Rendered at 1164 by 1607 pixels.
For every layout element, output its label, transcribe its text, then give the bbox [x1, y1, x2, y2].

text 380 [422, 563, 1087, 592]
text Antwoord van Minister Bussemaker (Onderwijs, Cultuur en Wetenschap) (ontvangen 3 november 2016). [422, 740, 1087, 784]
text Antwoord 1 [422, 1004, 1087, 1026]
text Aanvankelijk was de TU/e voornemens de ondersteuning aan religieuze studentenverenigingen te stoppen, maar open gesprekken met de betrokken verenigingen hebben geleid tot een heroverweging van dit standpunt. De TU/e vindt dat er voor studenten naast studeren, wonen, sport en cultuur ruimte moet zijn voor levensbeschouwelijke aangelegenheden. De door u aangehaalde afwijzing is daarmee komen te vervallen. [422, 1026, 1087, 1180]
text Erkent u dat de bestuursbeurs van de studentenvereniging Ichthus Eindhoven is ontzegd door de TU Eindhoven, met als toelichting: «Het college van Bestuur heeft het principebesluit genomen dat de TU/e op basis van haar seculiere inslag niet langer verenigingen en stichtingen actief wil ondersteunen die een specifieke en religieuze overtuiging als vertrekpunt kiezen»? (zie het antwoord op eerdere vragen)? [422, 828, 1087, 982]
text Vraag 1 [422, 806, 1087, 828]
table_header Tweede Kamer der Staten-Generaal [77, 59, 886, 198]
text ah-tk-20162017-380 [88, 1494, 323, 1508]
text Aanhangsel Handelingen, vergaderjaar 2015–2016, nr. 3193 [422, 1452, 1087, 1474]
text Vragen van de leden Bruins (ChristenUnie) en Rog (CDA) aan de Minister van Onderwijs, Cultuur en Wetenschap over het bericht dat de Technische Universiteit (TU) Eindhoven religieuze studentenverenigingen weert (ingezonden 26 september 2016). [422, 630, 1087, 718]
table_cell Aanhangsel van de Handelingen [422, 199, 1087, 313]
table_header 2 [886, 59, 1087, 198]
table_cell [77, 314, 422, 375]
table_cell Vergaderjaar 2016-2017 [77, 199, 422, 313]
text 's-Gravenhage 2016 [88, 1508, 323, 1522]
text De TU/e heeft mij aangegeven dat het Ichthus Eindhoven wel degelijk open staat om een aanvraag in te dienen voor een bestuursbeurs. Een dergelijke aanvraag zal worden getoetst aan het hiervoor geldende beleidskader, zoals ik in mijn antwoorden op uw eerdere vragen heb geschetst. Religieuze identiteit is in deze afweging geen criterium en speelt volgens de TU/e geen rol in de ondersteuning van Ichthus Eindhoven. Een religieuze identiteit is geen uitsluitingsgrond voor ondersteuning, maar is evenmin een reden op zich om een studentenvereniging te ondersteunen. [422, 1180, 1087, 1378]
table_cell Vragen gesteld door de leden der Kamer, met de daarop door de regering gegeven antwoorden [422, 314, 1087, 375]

== == ==

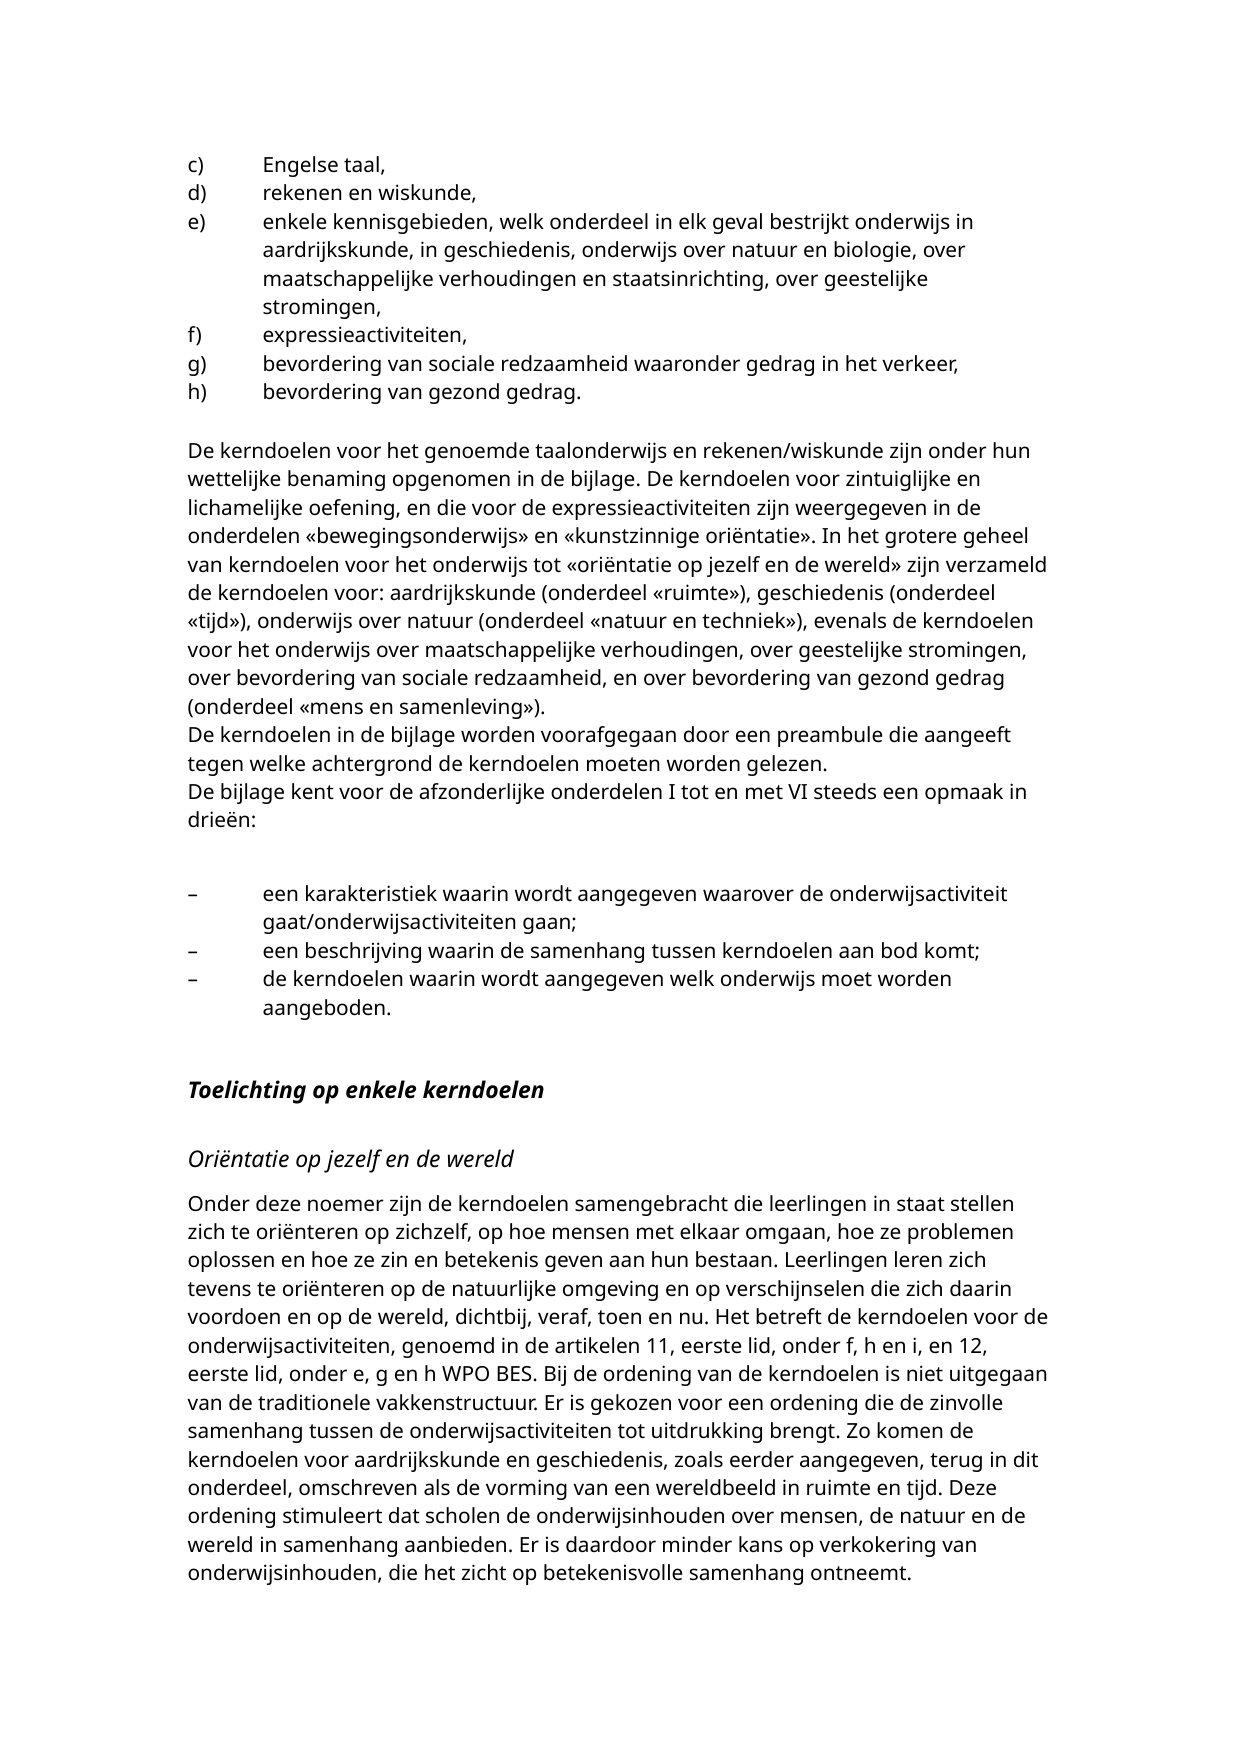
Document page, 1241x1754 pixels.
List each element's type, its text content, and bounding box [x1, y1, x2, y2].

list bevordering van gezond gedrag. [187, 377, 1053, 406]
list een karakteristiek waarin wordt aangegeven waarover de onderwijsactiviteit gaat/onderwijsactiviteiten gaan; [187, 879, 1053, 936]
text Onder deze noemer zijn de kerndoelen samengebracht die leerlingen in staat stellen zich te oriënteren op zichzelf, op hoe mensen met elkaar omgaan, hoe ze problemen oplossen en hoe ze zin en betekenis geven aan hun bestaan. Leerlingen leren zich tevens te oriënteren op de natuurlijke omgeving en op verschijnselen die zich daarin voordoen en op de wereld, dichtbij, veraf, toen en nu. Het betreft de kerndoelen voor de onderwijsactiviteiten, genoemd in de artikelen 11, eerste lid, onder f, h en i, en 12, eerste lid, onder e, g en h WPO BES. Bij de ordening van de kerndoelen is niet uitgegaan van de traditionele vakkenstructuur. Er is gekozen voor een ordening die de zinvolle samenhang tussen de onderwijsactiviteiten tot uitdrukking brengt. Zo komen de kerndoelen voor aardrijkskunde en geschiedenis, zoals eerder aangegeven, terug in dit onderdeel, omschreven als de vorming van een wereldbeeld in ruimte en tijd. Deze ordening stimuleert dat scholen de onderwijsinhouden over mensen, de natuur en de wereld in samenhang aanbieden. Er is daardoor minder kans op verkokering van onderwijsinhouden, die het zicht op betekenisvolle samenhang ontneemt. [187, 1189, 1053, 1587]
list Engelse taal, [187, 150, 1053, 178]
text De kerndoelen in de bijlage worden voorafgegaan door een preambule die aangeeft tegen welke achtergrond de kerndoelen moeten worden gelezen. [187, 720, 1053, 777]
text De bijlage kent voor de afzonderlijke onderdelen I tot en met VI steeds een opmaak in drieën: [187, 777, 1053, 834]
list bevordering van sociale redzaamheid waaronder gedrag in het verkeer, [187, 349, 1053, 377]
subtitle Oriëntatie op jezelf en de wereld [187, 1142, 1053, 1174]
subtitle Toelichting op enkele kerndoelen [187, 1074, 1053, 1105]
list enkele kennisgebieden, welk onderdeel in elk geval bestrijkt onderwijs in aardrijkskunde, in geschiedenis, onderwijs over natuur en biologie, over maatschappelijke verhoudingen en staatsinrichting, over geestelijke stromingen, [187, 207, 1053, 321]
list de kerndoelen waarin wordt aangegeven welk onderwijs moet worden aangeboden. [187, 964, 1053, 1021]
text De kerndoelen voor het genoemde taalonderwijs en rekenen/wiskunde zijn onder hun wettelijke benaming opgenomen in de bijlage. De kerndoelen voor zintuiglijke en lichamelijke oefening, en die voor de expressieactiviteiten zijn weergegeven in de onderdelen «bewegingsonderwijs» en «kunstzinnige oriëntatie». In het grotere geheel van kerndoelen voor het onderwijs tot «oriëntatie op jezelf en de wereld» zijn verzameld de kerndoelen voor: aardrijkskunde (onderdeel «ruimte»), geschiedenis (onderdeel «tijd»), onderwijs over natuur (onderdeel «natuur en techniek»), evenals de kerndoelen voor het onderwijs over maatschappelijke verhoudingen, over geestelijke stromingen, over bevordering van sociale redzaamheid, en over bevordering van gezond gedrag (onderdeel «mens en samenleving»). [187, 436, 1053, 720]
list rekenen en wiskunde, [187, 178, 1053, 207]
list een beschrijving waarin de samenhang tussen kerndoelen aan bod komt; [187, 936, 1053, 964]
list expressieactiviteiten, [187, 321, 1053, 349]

== == ==

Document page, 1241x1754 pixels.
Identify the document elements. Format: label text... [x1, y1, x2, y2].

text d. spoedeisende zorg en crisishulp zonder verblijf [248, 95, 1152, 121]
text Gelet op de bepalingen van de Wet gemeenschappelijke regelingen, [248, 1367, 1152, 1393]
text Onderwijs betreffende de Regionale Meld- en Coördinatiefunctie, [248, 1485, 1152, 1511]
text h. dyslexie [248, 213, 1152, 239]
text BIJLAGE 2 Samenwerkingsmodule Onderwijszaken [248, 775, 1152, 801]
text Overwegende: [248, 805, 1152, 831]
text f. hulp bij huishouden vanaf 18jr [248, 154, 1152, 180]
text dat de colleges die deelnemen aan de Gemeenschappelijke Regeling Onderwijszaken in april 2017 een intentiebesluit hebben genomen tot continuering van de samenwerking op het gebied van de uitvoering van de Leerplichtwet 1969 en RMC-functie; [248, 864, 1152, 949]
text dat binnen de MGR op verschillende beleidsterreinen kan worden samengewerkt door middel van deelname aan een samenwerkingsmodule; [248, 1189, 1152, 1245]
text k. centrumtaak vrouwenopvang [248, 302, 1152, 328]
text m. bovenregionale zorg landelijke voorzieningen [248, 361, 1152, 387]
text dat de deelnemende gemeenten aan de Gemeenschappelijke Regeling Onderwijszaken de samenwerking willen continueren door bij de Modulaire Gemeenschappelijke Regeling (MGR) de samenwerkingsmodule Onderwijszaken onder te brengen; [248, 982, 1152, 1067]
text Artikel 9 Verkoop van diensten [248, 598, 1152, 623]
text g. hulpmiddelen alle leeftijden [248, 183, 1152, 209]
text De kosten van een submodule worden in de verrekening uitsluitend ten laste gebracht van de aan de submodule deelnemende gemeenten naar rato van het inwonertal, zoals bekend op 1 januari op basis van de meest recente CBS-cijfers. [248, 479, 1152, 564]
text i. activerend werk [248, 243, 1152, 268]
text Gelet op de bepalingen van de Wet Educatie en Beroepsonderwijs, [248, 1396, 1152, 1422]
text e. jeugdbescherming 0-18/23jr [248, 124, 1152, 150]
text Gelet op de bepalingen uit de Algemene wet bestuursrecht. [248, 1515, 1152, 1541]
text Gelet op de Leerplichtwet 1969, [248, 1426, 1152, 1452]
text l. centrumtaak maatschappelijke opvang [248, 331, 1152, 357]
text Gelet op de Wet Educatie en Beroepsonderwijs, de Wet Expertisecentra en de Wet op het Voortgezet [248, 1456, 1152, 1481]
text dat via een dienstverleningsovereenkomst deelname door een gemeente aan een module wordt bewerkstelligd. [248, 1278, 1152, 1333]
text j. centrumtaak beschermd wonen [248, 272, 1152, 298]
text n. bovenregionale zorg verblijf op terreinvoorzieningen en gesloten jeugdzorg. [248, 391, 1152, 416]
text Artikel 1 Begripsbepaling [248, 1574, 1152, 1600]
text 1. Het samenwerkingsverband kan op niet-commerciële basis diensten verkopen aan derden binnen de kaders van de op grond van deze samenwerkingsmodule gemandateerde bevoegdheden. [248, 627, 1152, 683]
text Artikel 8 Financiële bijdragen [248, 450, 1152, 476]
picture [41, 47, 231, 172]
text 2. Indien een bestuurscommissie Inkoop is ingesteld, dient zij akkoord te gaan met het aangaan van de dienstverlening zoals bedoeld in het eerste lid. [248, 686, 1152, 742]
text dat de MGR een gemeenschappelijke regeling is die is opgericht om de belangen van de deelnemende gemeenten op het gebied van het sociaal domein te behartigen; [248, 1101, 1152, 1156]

== == ==

HOW TO COMPLETE THIS TASK: Gather each line from the listing above that holds "zorg".

ANSWER FOR THE TASK:
text d. spoedeisende zorg en crisishulp zonder verblijf [248, 95, 1152, 121]
text m. bovenregionale zorg landelijke voorzieningen [248, 361, 1152, 387]
text n. bovenregionale zorg verblijf op terreinvoorzieningen en gesloten jeugdzorg. [248, 391, 1152, 416]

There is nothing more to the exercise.